Ok, back on topic. As I was looking back over everything I’ve written, it struck me that 99 posts worth of text on a very specific subject domain (linguistics) in a very specific register (informal) should be enough text to train a simple text generator.

So how did I go about building a blog bot? It was pretty easy! All I needed was:

  • 67,000 words of text (all blog posts before this one)
  • 1 R script to tidy up the text
  • 1 Python script to train a Markov Chain  text generator

A Markov Whatnow?

A Markov Chain is a type of simple (but surprisingly powerful) statistical model that tells you, given the item you’re currently on, what item you’re likely to see next. Today we’re going to apply it to whole words in a text.

How does it work? Basically, for each word in your text, you count how many different words occur after it, how many time each shows up and figure out the probability of each transition. So if your text is “The dog ate the apple.”, then there’s a 50% chance that “the” will be followed by “apple”, but a 100% chance that “apple” will be followed by “.”. You can then use these probabilities to generate new sentences, like so:

  • Input: The dog ate the apple.
  • Possible outputs:
    • The apple.
    • The dog ate the apple.
    • The dog ate the dog ate the apple.
    • The dog ate the dog ate the dog ate the dog ate the dog ate the dog ate the dog ate the dog ate the dog ate the dog ate the dog ate the apple. (This may seem silly, but remember that we’re only looking at two words at a time. This model doesn’t “remember” what came earlier or “know” that it’s repeating itself.)

OK, now for the actual training of the model. If you want to play around with this yourself, all my code and text is up on GitHub here.

  1. First, grab your text. I downloaded all my blog posts as an XML file and used a quick little R script to snag just the text I was interested in.
  2. Next, train your model. I used PyMarkovChain, but you can always write your own if you’re feeling it.
  3. Finally, use the model to generate text.

Alright, now I’ve got (admittedly very, very dumb) little program that kinda knows what I write like when I’m blogging. How well does it do at pretending to be me?

First try:

I’m going to break eye contact, look down at your own personalized ASR system

Well that’s… vaguely disturbing. But also not really very human-sounding, and certainly not something I’d write in a blog post. Let’s give it a couple more tries and see if it does any better.

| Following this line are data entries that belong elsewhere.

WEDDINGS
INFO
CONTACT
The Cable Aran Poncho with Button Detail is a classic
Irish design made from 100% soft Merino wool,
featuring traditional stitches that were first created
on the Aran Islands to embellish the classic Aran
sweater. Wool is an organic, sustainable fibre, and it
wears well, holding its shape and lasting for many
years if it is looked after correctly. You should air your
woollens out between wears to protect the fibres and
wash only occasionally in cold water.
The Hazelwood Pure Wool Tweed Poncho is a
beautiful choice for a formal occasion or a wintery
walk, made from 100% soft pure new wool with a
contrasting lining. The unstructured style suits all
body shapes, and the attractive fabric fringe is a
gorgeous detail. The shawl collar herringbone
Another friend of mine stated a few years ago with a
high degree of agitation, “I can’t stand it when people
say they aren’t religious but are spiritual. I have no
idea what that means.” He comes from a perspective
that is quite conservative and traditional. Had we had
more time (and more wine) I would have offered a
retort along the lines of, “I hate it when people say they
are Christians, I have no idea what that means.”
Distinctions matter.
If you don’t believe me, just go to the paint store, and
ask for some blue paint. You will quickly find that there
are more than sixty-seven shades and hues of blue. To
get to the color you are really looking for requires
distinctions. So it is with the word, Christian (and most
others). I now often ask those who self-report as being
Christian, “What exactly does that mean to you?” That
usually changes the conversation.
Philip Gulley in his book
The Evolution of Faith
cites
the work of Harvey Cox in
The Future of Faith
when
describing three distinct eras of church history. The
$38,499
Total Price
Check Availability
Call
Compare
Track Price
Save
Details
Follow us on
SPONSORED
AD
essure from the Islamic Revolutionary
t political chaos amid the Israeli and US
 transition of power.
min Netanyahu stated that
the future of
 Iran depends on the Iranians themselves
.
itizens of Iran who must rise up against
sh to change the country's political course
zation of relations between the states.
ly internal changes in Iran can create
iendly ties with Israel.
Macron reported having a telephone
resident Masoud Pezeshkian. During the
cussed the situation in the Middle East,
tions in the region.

  • But, if frosting has to have a career where you learned it from Clarice
  • We only perceive the things that our bodies and sensory organs and brains can perceive, and we really don’t care about to tell the sounds in the second part, I was expecting to see whether something is grammatical is to put up a bunch of historical stuff that we’ve all heard about the structure in the arts and sciences were depressed
  • (Which is really interesting–I’d love to learn your language doesn’t make you very, very good a recognizing speech
  • Believe me, I know what you can uncontract them and what’s the take-away
    People with short face syndrome–yes, that’s a classical description of what a language does, along with parallels drawn to another, related, languages
  • Short answer: they’re all correct
  • And those speakers are aware of
  • The Job Market for Linguistics PhDsWhat do you much

Hmm, not so great. The only output that sounded good to me was “Short answer: they’re all correct”. And that was just the exact same phrasing I used in this blog post. No wonder it sounds just like me; it is me!

So it looks like I won’t be handing the reins over to Making Noise and Hearing Things bot any time soon. True, I could have used a fancier tool, like a Recurrent Neural Network. But to be perfectly honest, I have yet to see any text generation system that can produce anything even close to approximating a human-written blog post. Will we get there? Maybe. But natural language generation, especially outside of really formulaic things like weather or sports reporting, is a super hard problem. Heck, we still haven’t gotten to point where computers can reliably solve third-grade math word problems.

The very complexities that make language so useful (and interesting to study) also make it so hard to model. Which is good news for me! It means there’s still plenty of work to do in language modelling and blogging.